The performance of this new iMac is blistering fast, and in straight-up benchmarks courtesy of GeekBench (see all Mac test scores here), the new 27” iMac, 4-core, 4.2GHz i7 is the fastest Mac ever for single-core processing tasks, delivering performance numbers 33% faster than the 8-core, 3GHz, 2013 Mac Pro and 48% faster than the classic 6-core, 3.3GHz 2010 Mac Pro. You’d think that multi-core specs would make the Xeon-based Mac Pros blow away the competition, but with the base configurations, that’s not the case entirely. The 2013 Mac Pro does, in fact, best the 4.2GHz iMac, but only by 14%. Your beloved “cheese grater” Mac Pro from 2010-12? Turns out the new iMac benchmarks at 33% faster, with half as many CPU cores. And again, it’s the single-core performance that will make the largest difference for the majority of DAW users. Also keep in mind that the benchmarks are done with stock configurations, such as 8GB RAM and a Fusion drive in the iMac. Your results should be even more impressive once you swap that for a pure M.2 SSD drive and bump up the RAM (we ran GeekBench on our own computers and achieved very similar results to the posted results from GeekBench.com).
With support for multiple displays built-in, we easily connected the 27” Apple Cinema Display from our old Mac Pro to server as a secondary display. While we haven’t come up with an adequate Pro Tools test session yet to bring our system to its knees, this machine is a dream at handling large, multitrack, rock and pop recording sessions loaded up with plug-ins like the Slate Virtual Console Collection installed across all tracks, Waves Gold and Eventide plug-ins on numerous tracks, some virtual instruments, and more.
Given the limited number of ports on an iMac compared with a Mac Pro or the new iMac Pro, you’ll need some expansion help. For this, we added the OWC Thunderbolt 3 Dock (reviewed here), which gave us much greater flexibility for attaching additional displays, external storage, and audio interfaces. Another OWC product, the ThunderBay 4 mini, was purchased to house multiple 2.5” solid-state drives for our audio work. We’ve actually done away with traditional 3.5” hard drives other than for economic data backups these days, but if you still rely on traditional spinning platters (they’re certainly cheaper), the OWC ThunderBay 4 (non-mini) holds a mix of both 2.5” and 3.5” drives.

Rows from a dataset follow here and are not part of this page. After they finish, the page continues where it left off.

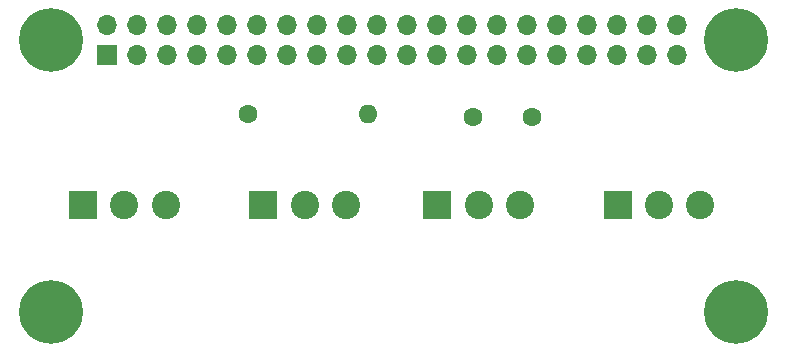
<source format=gbr>
%TF.GenerationSoftware,KiCad,Pcbnew,(5.1.8)-1*%
%TF.CreationDate,2022-03-17T13:58:37+00:00*%
%TF.ProjectId,wire_pi_hat,77697265-5f70-4695-9f68-61742e6b6963,rev?*%
%TF.SameCoordinates,Original*%
%TF.FileFunction,Soldermask,Top*%
%TF.FilePolarity,Negative*%
%FSLAX46Y46*%
G04 Gerber Fmt 4.6, Leading zero omitted, Abs format (unit mm)*
G04 Created by KiCad (PCBNEW (5.1.8)-1) date 2022-03-17 13:58:37*
%MOMM*%
%LPD*%
G01*
G04 APERTURE LIST*
%ADD10O,1.600000X1.600000*%
%ADD11C,1.600000*%
%ADD12C,2.400000*%
%ADD13R,2.400000X2.400000*%
%ADD14C,5.400000*%
%ADD15O,1.700000X1.700000*%
%ADD16R,1.700000X1.700000*%
G04 APERTURE END LIST*
D10*
%TO.C,R1*%
X80410000Y-45250000D03*
D11*
X70250000Y-45250000D03*
%TD*%
D12*
%TO.C,J5*%
X108500000Y-53000000D03*
X105000000Y-53000000D03*
D13*
X101500000Y-53000000D03*
%TD*%
D12*
%TO.C,J4*%
X93250000Y-53000000D03*
X89750000Y-53000000D03*
D13*
X86250000Y-53000000D03*
%TD*%
D12*
%TO.C,J2*%
X78500000Y-53000000D03*
X75000000Y-53000000D03*
D13*
X71500000Y-53000000D03*
%TD*%
D12*
%TO.C,J1*%
X63250000Y-53000000D03*
X59750000Y-53000000D03*
D13*
X56250000Y-53000000D03*
%TD*%
D11*
%TO.C,C1*%
X94250000Y-45500000D03*
X89250000Y-45500000D03*
%TD*%
D14*
%TO.C,H4*%
X111500000Y-62000000D03*
%TD*%
%TO.C,H3*%
X53500000Y-62000000D03*
%TD*%
%TO.C,H2*%
X111500000Y-39000000D03*
%TD*%
%TO.C,H1*%
X53500000Y-39000000D03*
%TD*%
D15*
%TO.C,J3*%
X106510000Y-37710000D03*
X106510000Y-40250000D03*
X103970000Y-37710000D03*
X103970000Y-40250000D03*
X101430000Y-37710000D03*
X101430000Y-40250000D03*
X98890000Y-37710000D03*
X98890000Y-40250000D03*
X96350000Y-37710000D03*
X96350000Y-40250000D03*
X93810000Y-37710000D03*
X93810000Y-40250000D03*
X91270000Y-37710000D03*
X91270000Y-40250000D03*
X88730000Y-37710000D03*
X88730000Y-40250000D03*
X86190000Y-37710000D03*
X86190000Y-40250000D03*
X83650000Y-37710000D03*
X83650000Y-40250000D03*
X81110000Y-37710000D03*
X81110000Y-40250000D03*
X78570000Y-37710000D03*
X78570000Y-40250000D03*
X76030000Y-37710000D03*
X76030000Y-40250000D03*
X73490000Y-37710000D03*
X73490000Y-40250000D03*
X70950000Y-37710000D03*
X70950000Y-40250000D03*
X68410000Y-37710000D03*
X68410000Y-40250000D03*
X65870000Y-37710000D03*
X65870000Y-40250000D03*
X63330000Y-37710000D03*
X63330000Y-40250000D03*
X60790000Y-37710000D03*
X60790000Y-40250000D03*
X58250000Y-37710000D03*
D16*
X58250000Y-40250000D03*
%TD*%
M02*

</source>
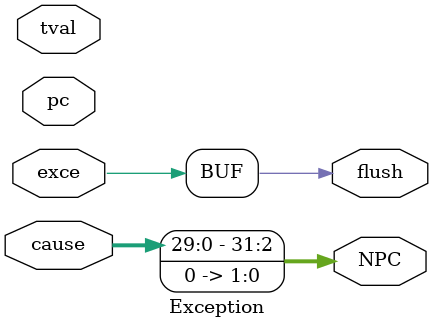
<source format=v>
`timescale 1ns / 1ps

module Exception(
        pc,cause,exce/*flag*/,tval,
        flush,NPC
    );
    input [31:0]pc,cause,tval;
    input exce;
    output flush;
    output [31:0]NPC;
    
    assign NPC=cause<<2;
    assign flush=exce;
endmodule

</source>
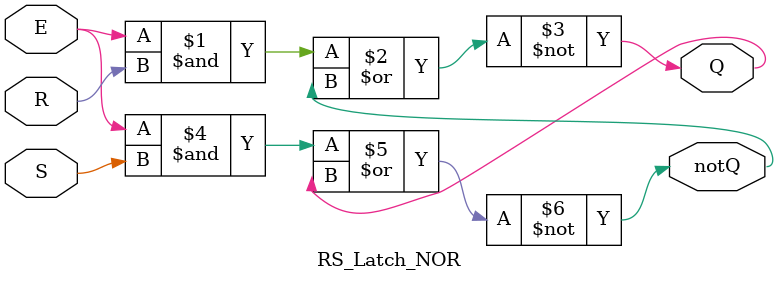
<source format=v>
`timescale 1ns / 1ps

module RS_Latch_NOR (
    input R,S,E,
    output Q, notQ
);

    assign Q = ~((E & R) | notQ);
    assign notQ = ~((E & S) | Q);

endmodule

</source>
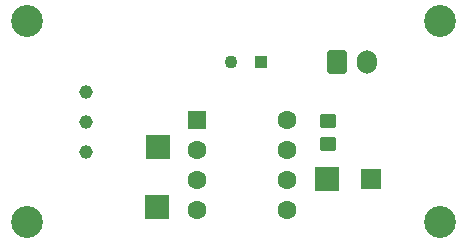
<source format=gbr>
%TF.GenerationSoftware,KiCad,Pcbnew,9.0.6*%
%TF.CreationDate,2026-01-19T07:30:14+01:00*%
%TF.ProjectId,Lumiere,4c756d69-6572-4652-9e6b-696361645f70,rev?*%
%TF.SameCoordinates,Original*%
%TF.FileFunction,Soldermask,Bot*%
%TF.FilePolarity,Negative*%
%FSLAX46Y46*%
G04 Gerber Fmt 4.6, Leading zero omitted, Abs format (unit mm)*
G04 Created by KiCad (PCBNEW 9.0.6) date 2026-01-19 07:30:14*
%MOMM*%
%LPD*%
G01*
G04 APERTURE LIST*
G04 Aperture macros list*
%AMRoundRect*
0 Rectangle with rounded corners*
0 $1 Rounding radius*
0 $2 $3 $4 $5 $6 $7 $8 $9 X,Y pos of 4 corners*
0 Add a 4 corners polygon primitive as box body*
4,1,4,$2,$3,$4,$5,$6,$7,$8,$9,$2,$3,0*
0 Add four circle primitives for the rounded corners*
1,1,$1+$1,$2,$3*
1,1,$1+$1,$4,$5*
1,1,$1+$1,$6,$7*
1,1,$1+$1,$8,$9*
0 Add four rect primitives between the rounded corners*
20,1,$1+$1,$2,$3,$4,$5,0*
20,1,$1+$1,$4,$5,$6,$7,0*
20,1,$1+$1,$6,$7,$8,$9,0*
20,1,$1+$1,$8,$9,$2,$3,0*%
G04 Aperture macros list end*
%ADD10C,2.700000*%
%ADD11RoundRect,0.250000X-0.550000X-0.550000X0.550000X-0.550000X0.550000X0.550000X-0.550000X0.550000X0*%
%ADD12C,1.600000*%
%ADD13R,2.000000X2.000000*%
%ADD14R,1.700000X1.700000*%
%ADD15R,1.100000X1.100000*%
%ADD16C,1.100000*%
%ADD17RoundRect,0.250000X-0.600000X-0.750000X0.600000X-0.750000X0.600000X0.750000X-0.600000X0.750000X0*%
%ADD18O,1.700000X2.000000*%
%ADD19C,1.150000*%
%ADD20RoundRect,0.250000X-0.450000X0.350000X-0.450000X-0.350000X0.450000X-0.350000X0.450000X0.350000X0*%
G04 APERTURE END LIST*
D10*
%TO.C,H5*%
X16030000Y-33090000D03*
%TD*%
D11*
%TO.C,U2*%
X30415000Y-24435000D03*
D12*
X30415000Y-26975000D03*
X30415000Y-29515000D03*
X30415000Y-32055000D03*
X38035000Y-32055000D03*
X38035000Y-29515000D03*
X38035000Y-26975000D03*
X38035000Y-24435000D03*
%TD*%
D13*
%TO.C,TP2*%
X41430000Y-29390000D03*
%TD*%
D14*
%TO.C,J4*%
X45130000Y-29390000D03*
%TD*%
D15*
%TO.C,R1*%
X35800000Y-19490000D03*
D16*
X33260000Y-19490000D03*
%TD*%
D17*
%TO.C,J8*%
X42280000Y-19565000D03*
D18*
X44780000Y-19565000D03*
%TD*%
D10*
%TO.C,H6*%
X16030000Y-16090000D03*
%TD*%
%TO.C,H2*%
X51030000Y-33090000D03*
%TD*%
%TO.C,H1*%
X51030000Y-16090000D03*
%TD*%
D13*
%TO.C,TP11*%
X27130000Y-26690000D03*
%TD*%
%TO.C,TP1*%
X27030000Y-31790000D03*
%TD*%
D19*
%TO.C,RVAR1*%
X21035000Y-27130000D03*
X21035000Y-24590000D03*
X21035000Y-22050000D03*
%TD*%
D20*
%TO.C,R3*%
X41500000Y-24500000D03*
X41500000Y-26500000D03*
%TD*%
M02*

</source>
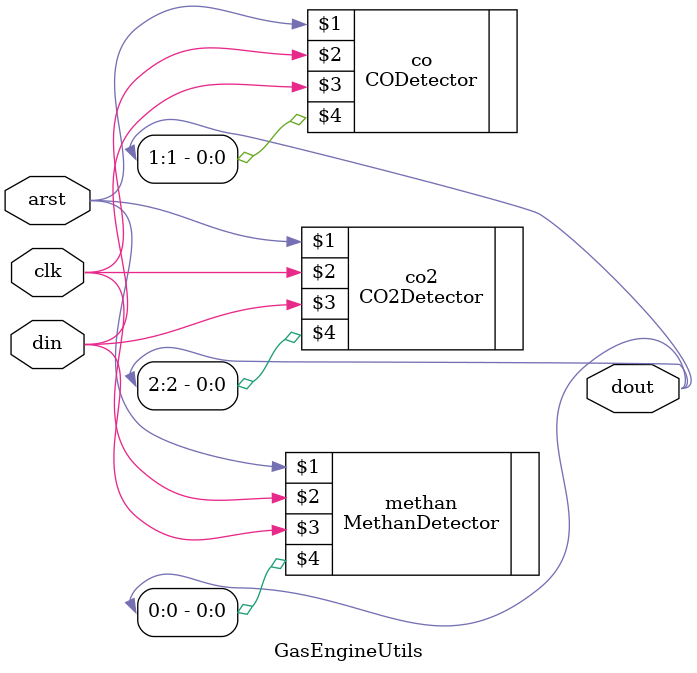
<source format=v>
`timescale 1ns / 1ns
module GasEngineUtils(
	input        arst, // async reset
	input        clk , // clock posedge
	input        din , // input data 
	output [2:0] dout  // output data
);
	// Detectors
	CO2Detector co2 (arst, clk, din, dout[2]);
	CODetector co (arst, clk, din, dout[1]);
	MethanDetector methan (arst, clk, din, dout[0]);
	
endmodule

</source>
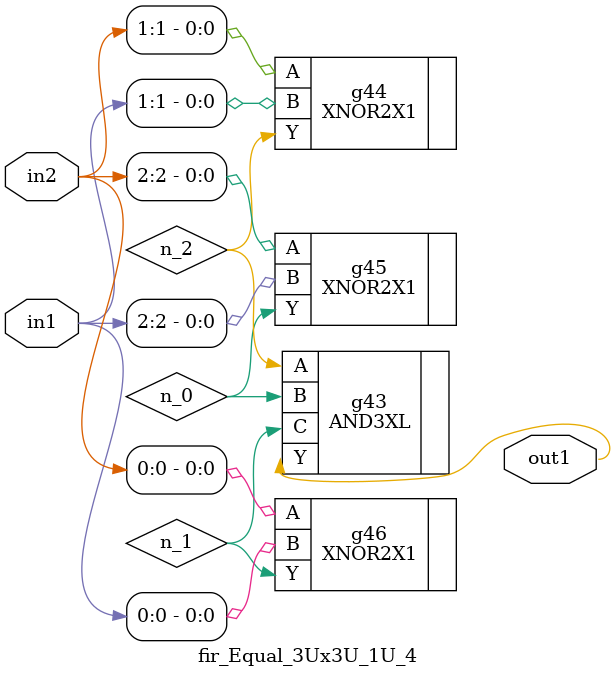
<source format=v>
`timescale 1ps / 1ps


module fir_Equal_3Ux3U_1U_4(in2, in1, out1);
  input [2:0] in2, in1;
  output out1;
  wire [2:0] in2, in1;
  wire out1;
  wire n_0, n_1, n_2;
  AND3XL g43(.A (n_2), .B (n_0), .C (n_1), .Y (out1));
  XNOR2X1 g44(.A (in2[1]), .B (in1[1]), .Y (n_2));
  XNOR2X1 g46(.A (in2[0]), .B (in1[0]), .Y (n_1));
  XNOR2X1 g45(.A (in2[2]), .B (in1[2]), .Y (n_0));
endmodule



</source>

Ideally, we would prefer to have all of our drives and interface ports built into a single, integrated box like our old 2010-12 Mac Pro rather than having a few external drive enclosures on/near our desk, but while we’re waiting for Apple to deliver new Mac Pro machines (most likely mid to late 2018), the new 27” iMac Retina 5k machine is a studio delight, and the fastest Macintosh we’ve ever had the pleasure of working with in the studio.